Sustained dip below the floor indicates either a key-shape change (check CODEX_VERSION rotation) or a Redis eviction storm.

The AI signal lane is opt-in (CODEX_AI_ENABLED=true) and optional — these SLOs apply only on deployments where it’s turned on. AI extractors add a per-call Claude latency on top of the regular extract pipeline.

Surfacep50p95p99
POST /v1/extract w/ AI (first hit)4.0 s12 s25 s
POST /v1/extract w/ AI (cache hit)unchanged from non-AI baseline
GET /v1/documents/{hash}/signals/{kind} (cache hit)30 ms150 ms400 ms
GET /v1/documents/{hash}/signals/{kind} (cache miss)1.5 s6 s15 s

Vision-backed kinds (logos, symbols) dominate p99 because of Claude Sonnet vision latency. Text-only kinds (language, spell, classification) land near the p50.

SLOTargetWhy
Per-request spendCODEX_AI_COST_CAP_USD_PER_REQUEST (default $0.10)Hard cap enforced by codex_pdf.ai.budget.AiBudget before each call
ai_budget_exceeded warning rate< 0.1 % of AI-enabled requestsHigher rate means the default cap is too tight for the deployment’s typical PDF size

Tracked via the new codex_ai_signal_calls_total{kind, model, status} counter (1.13.0 +):

ai_success_rate{kind} =
rate(codex_ai_signal_calls_total{kind=..., status="ok"}[5m])
/ rate(codex_ai_signal_calls_total{kind=...}[5m])
kindExpected success rate
language≥ 99 % (text input, Haiku)
classification≥ 99 % (text input, Haiku)
spell≥ 99 % (text input, Haiku)
barcodes≥ 95 % (depends on barcode quality in source PDF)
logos≥ 90 % (vision; Sonnet occasionally times out on dense pages)
symbols≥ 90 % (vision; same characteristic as logos)
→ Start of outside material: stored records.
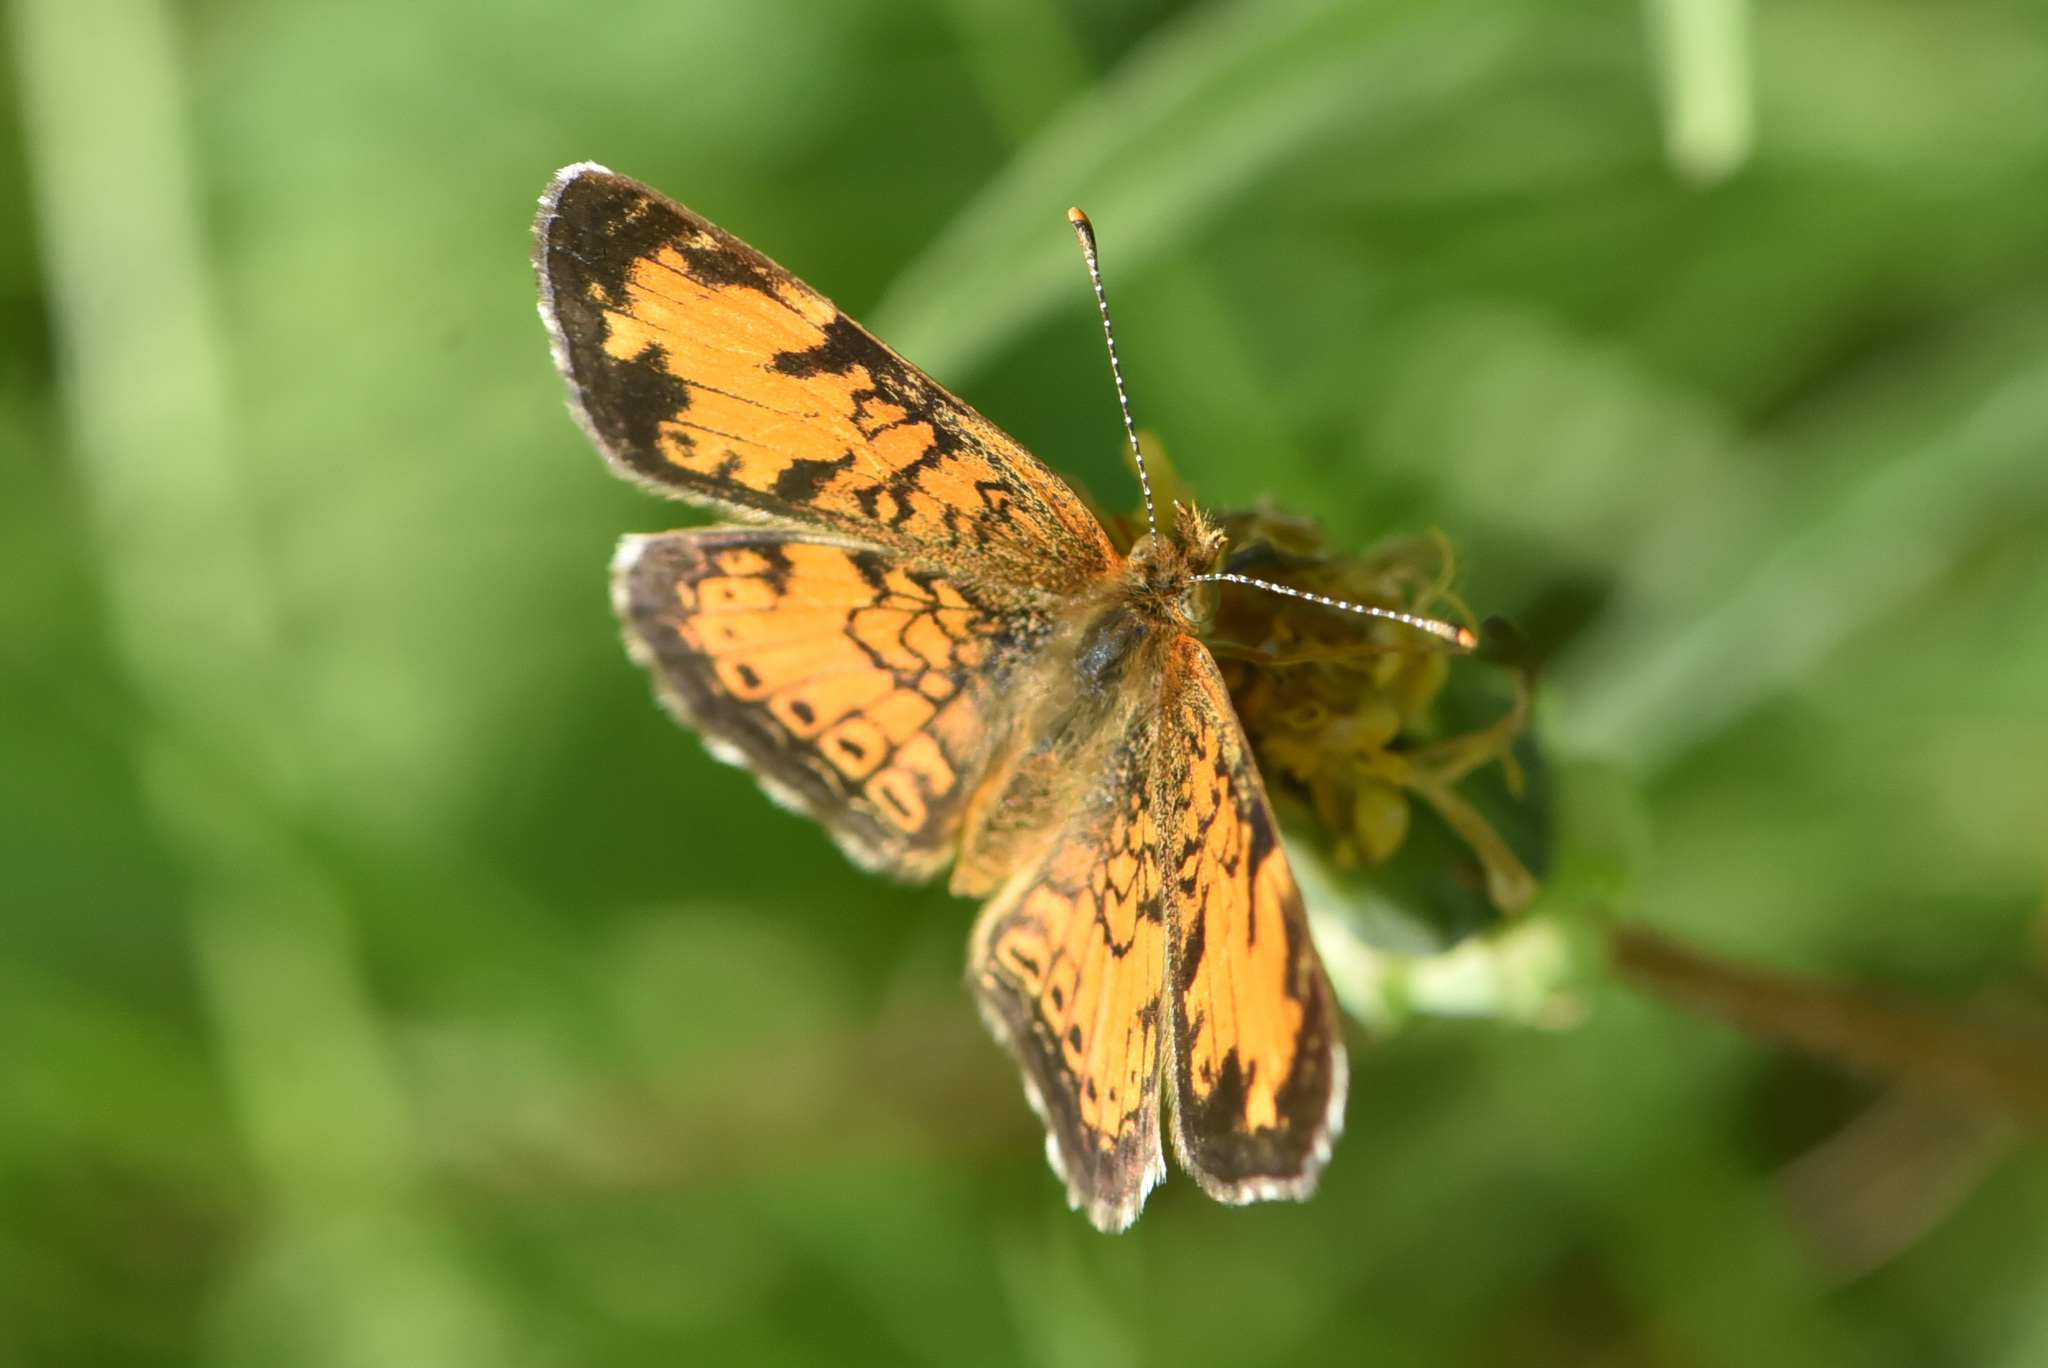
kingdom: Animalia
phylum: Arthropoda
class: Insecta
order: Lepidoptera
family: Nymphalidae
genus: Phyciodes
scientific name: Phyciodes tharos
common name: Pearl crescent
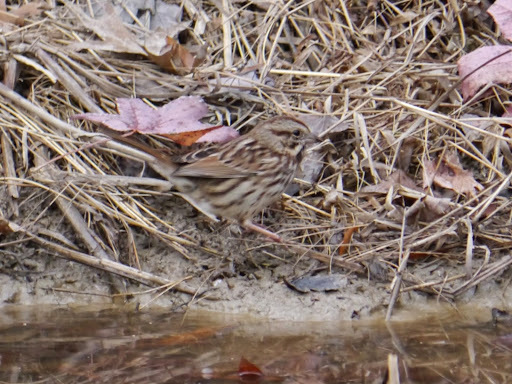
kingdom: Animalia
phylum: Chordata
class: Aves
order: Passeriformes
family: Passerellidae
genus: Melospiza
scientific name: Melospiza melodia
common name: Song sparrow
Sustained dip below the band means a prompt regression or a Claude model rollover — bump the per-extractor prompt version in codex_pdf.ai.versions to force consumers to invalidate stale caches deliberately.
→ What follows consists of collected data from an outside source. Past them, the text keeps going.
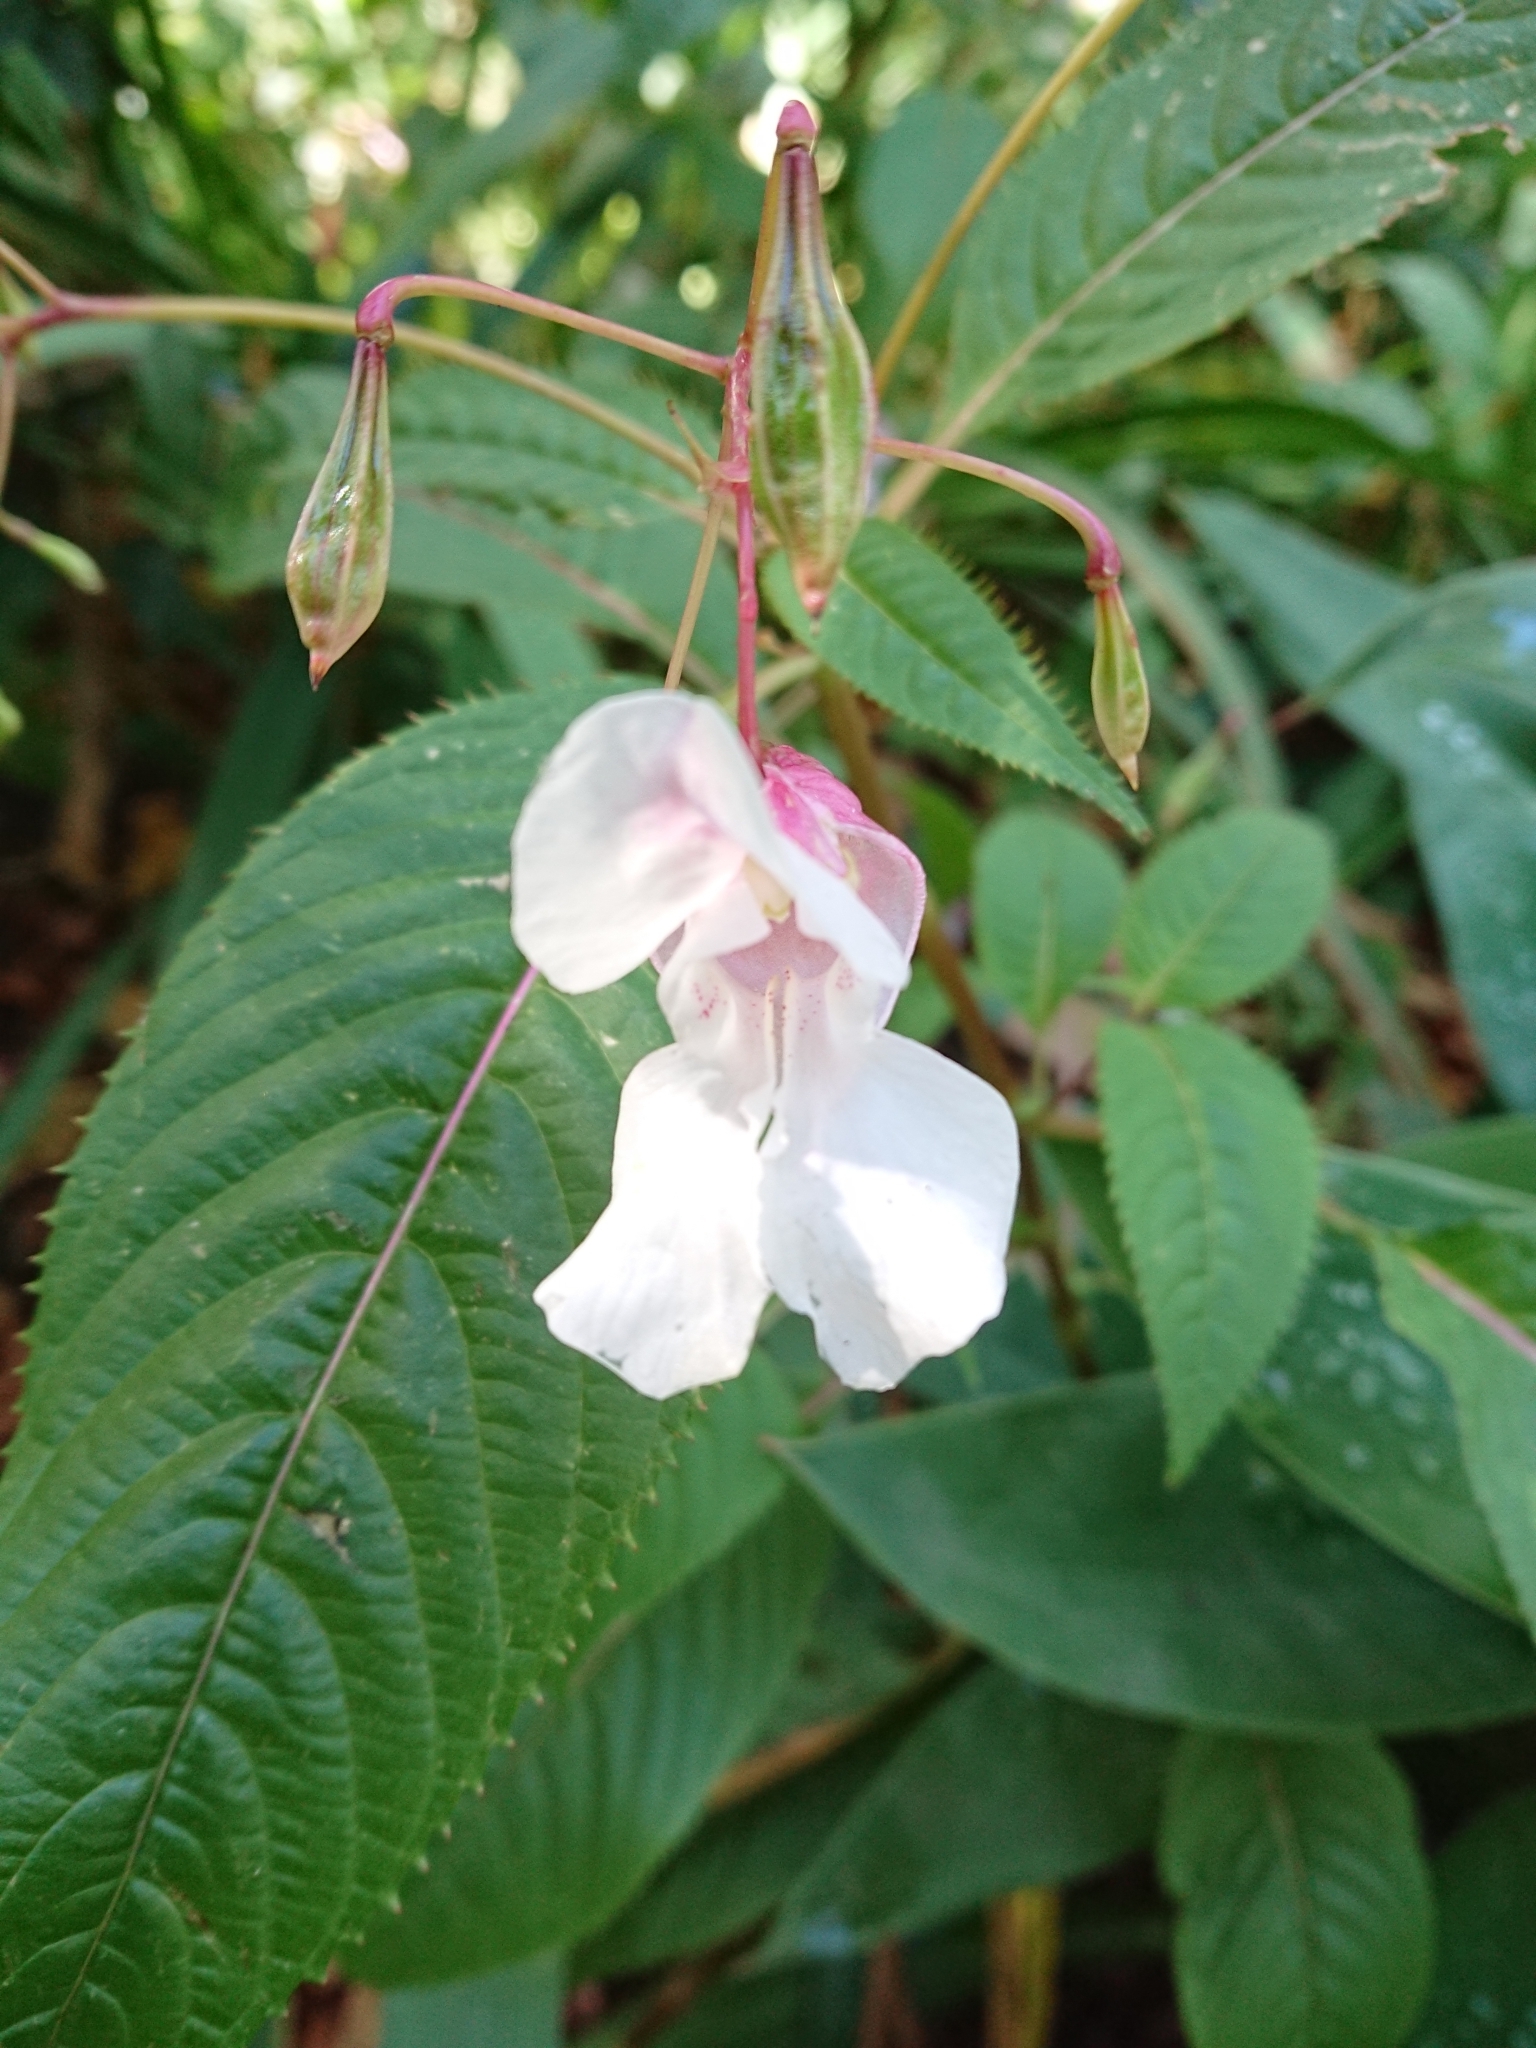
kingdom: Plantae
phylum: Tracheophyta
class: Magnoliopsida
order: Ericales
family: Balsaminaceae
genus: Impatiens
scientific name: Impatiens glandulifera
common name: Himalayan balsam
GET /v1/contract returns ai_model_versions — a map of {kind: {model, prompt, schema}} — so SDK consumers can pin against the exact extractor that produced a signal. Operators who change the prompt MUST bump the per-kind prompt constant in codex_pdf.ai.versions so consumers can invalidate stale caches deliberately.

  • The 1.9.x rc series may not yet hit every band — that’s the “rc” status. Final 1.9.0 ships when these numbers are observed on the deployed surface.
  • SLOs are per replica unless stated otherwise. Multi-replica fleets aggregate. Distributed rate-limit accounting is on the roadmap; see policies.md for the current model.
  • Alert thresholds should track 30-day rolling deployment health, not single-day spikes — codex is in front of upstream PDF parsers whose performance varies widely with PDF size + complexity. Use percentile-of-percentile alerting where available.